Por Ana Vitória Sampaio*
No dia 05 de abril o pastor Silas Malafaia publicou um artigo um tanto tendencioso na Folha de São Paulo (clicar na imagens para ler o texto completo). Não há nada de diferente do discurso que Malafaia está acostumado a pronunciar, seja em seus cultos ou em seus programas de tv. Mais uma vez o pastor bate na tecla de que a homofobia só existe se um homossexual for assassinado ou agredido fisicamente. Se seguirmos a mesma linha de raciocínio, o machismo e o racismo também só existem quando uma mulher ou um negro sofrem violência física por serem quem são. Quando uma mulher é chamada de vadia ou burra pelo seu gênero, não deve ser considerado sexismo para Malafaia, apenas “liberdade de expressão”. Nem preciso dizer o quão ridícula é a explicação de que alguém não é racista por ter ascendência negra. Ser uma nação absolutamente miscigenada não impediu que a escravidão sobrevivesse por séculos, afinal, os mais bem sucedidos caçadores de escravos eram capitães do mato negros.
Religiosos fundamentalistas já aprenderam uma certa estratégia. Como na Constituição Federal de 1988 a liberdade religiosa é assegurada pelo art. 5º em que diz “VI – é inviolável a liberdade de consciência e de crença, sendo assegurado o livre exercício dos cultos religiosos e garantida, na forma da lei, a proteção aos locais de culto e a suas liturgias”, estes alegam ter esse direito cerceado quando sua homofobia é questionada. Querem transformar os discriminados em discriminadores, afinal, pode-se falar absurdos contra gays, mas estes não podem se defender. Talvez seja essa a razão pela qual apresentem forte resistência em relação ao PLC. 122, afinal, uma vez que o projeto passar, a discriminação contra sexodiversos será punível, e tal disposição estará ao lado de crimes que violam a liberdade de crença.
Mas nem precisamos atacar a crença para sermos chamados de ditadores anti-religiosos gayzistas. Basta questionarmos a homofobia e outros tipos de atitudes discriminatórias. Em seu artigo, Malafaia parece jogar no lixo o diploma de psicólogo, uma vez que um profissional da área deveria saber o quão devastador é ouvir certas coisas, do contrário os consultórios estariam vazios. E sim, quando fundamentalistas comparam gays a pedófilos, zoófilos, necrófilos e viciados em drogas (Joelma que o diga), isso é altamente ofensivo. Mas não pensemos que Malafaia e os seus agem por ignorância. Talvez parte de seu público fiel sim, mas eles não. Sabem que incitam o ódio e declararam uma guerra para assegurar o direito de continuarem discriminando.

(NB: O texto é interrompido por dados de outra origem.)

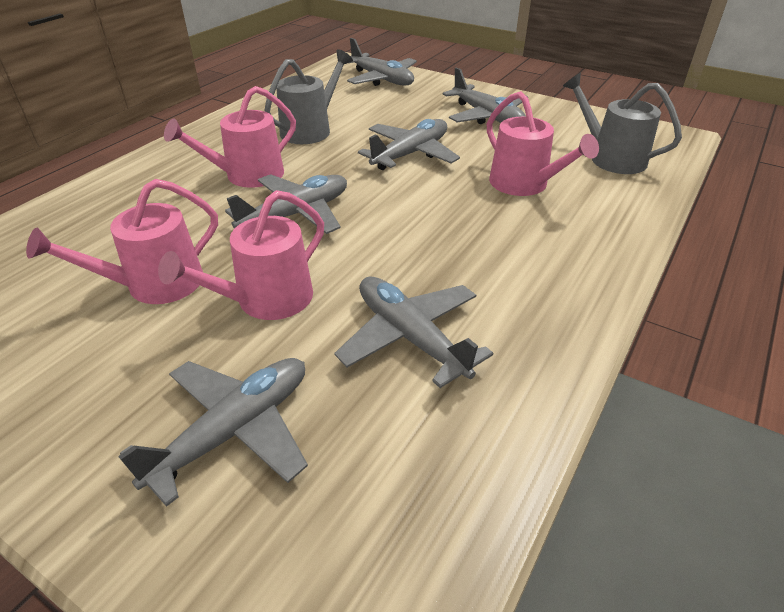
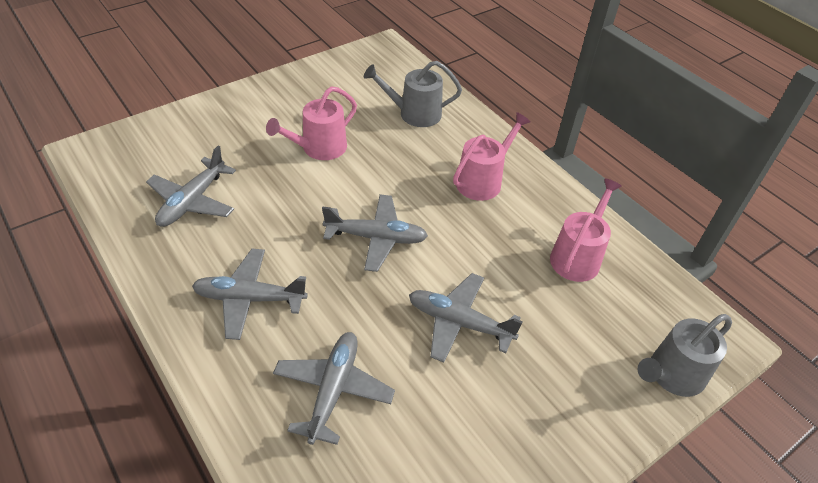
grey plane: [118,358,308,507] [225,174,347,234] [334,277,493,388] [347,38,417,86] [358,119,460,170] [443,68,528,124] = 6 -> [146,145,236,227] [192,249,308,340] [273,332,395,445] [322,194,428,272] [409,273,523,363] = 5
pink watering can: [26,179,218,304] [158,190,324,320] [164,86,296,188] [487,91,599,196] = 4 -> [266,86,357,160] [453,112,530,201] [550,178,622,282] = 3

O pastor também ignora que os sexodiversos não foram os únicos ofendidos pelas declarações de Marco Feliciano. Mulheres, negros e seguidores de religiões afro-brasileiras também foram vítimas, como é possível comprovar em diversos vídeos e textos disponibilizados na internet. Malafaia quer passar a impressão de que apenas o ativismo LGBT está fazendo pressão no Congresso, esquecendo-se dos outros grupos discriminados. E, como não poderia ser diferente, o autor também coloca os nossos atos como uma forma de camuflar outros absurdos do cenário político brasileiro. Mais uma vez quem não faz nada vem cobrar de quem faz, decidindo o que é digno ou não de atenção.
A luta pela defesa do Estado Laico e dos direitos humanos não vai terminar enquanto os mesmos não forem respeitados da forma que merecem. A cada reunião da CDHM, estando aberta ou não ao povo – aquele que paga o salário de Feliciano, inclusive – estaremos presentes, munidos de nossos gritos de ordem e opinião, afinal, o direito à liberdade de expressão não está limitado ao local da fala dos pastores aos seus fiéis.
* Ana Vitória é historiadora e ativista. Atualmente está cursando mestrado em História na Universidade de Brasília, no qual trabalha com as discussões acerca da secularização do casamento e do divórcio no Brasil oitocentista.